Despite advancements in Computer-Aided Diagnosis (CAD) systems, breast cancer
remains one of the leading causes of cancer-related deaths among women
worldwide. Recent breakthroughs in Artificial Intelligence (AI) have shown
significant promise in development of advanced Deep Learning (DL) architectures
for breast cancer diagnosis through mammography. In this context, the paper
focuses on the integration of AI within a Human-Centric workflow to enhance
breast cancer diagnostics. Key challenges are, however, largely overlooked such
as reliance on detailed tumor annotations and susceptibility to missing views,
particularly during test time. To address these issues, we propose a hybrid,
multi-scale and multi-view Swin Transformer-based framework (MSMV-Swin) that
enhances diagnostic robustness and accuracy. The proposed MSMV-Swin framework
is designed to work as a decision-support tool, helping radiologists analyze
multi-view mammograms more effectively. More specifically, the MSMV-Swin
framework leverages the Segment Anything Model (SAM) to isolate the breast
lobe, reducing background noise and enabling comprehensive feature extraction.

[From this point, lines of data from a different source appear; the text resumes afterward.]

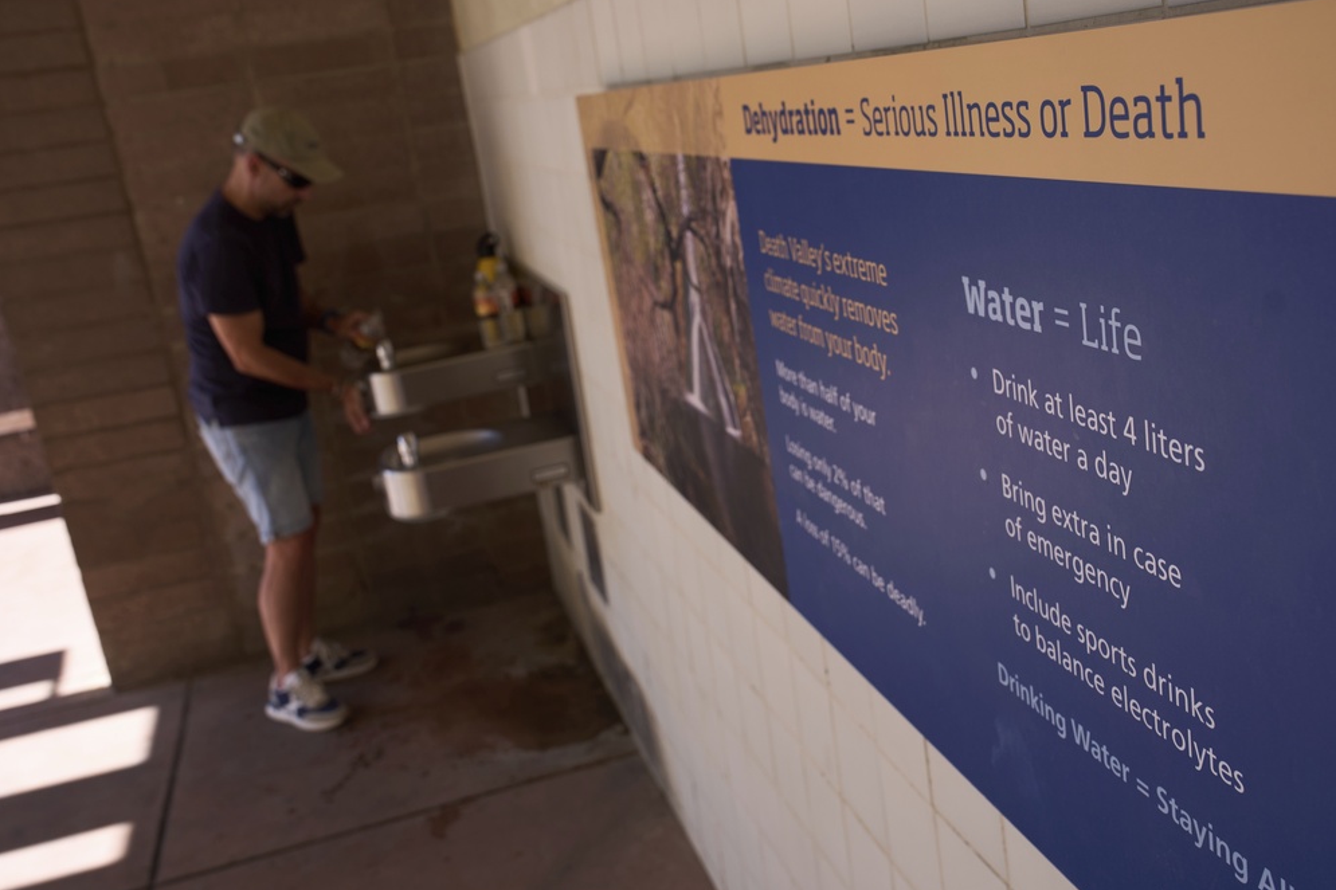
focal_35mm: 35
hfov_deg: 54.4
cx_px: 682
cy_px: 440
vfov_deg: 37.8
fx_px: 1299
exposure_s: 1/320
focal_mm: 34
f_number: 5.6
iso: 250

The multi-scale nature of the proposed MSMV-Swin framework accounts for
tumor-specific regions as well as the spatial characteristics of tissues
surrounding the tumor, capturing both localized and contextual information. The
integration of contextual and localized data ensures that MSMV-Swin's outputs
align with the way radiologists interpret mammograms, fostering better human-AI
interaction and trust. A hybrid fusion structure is then designed to ensure
robustness against missing views, a common occurrence in clinical practice when
only a single mammogram view is available.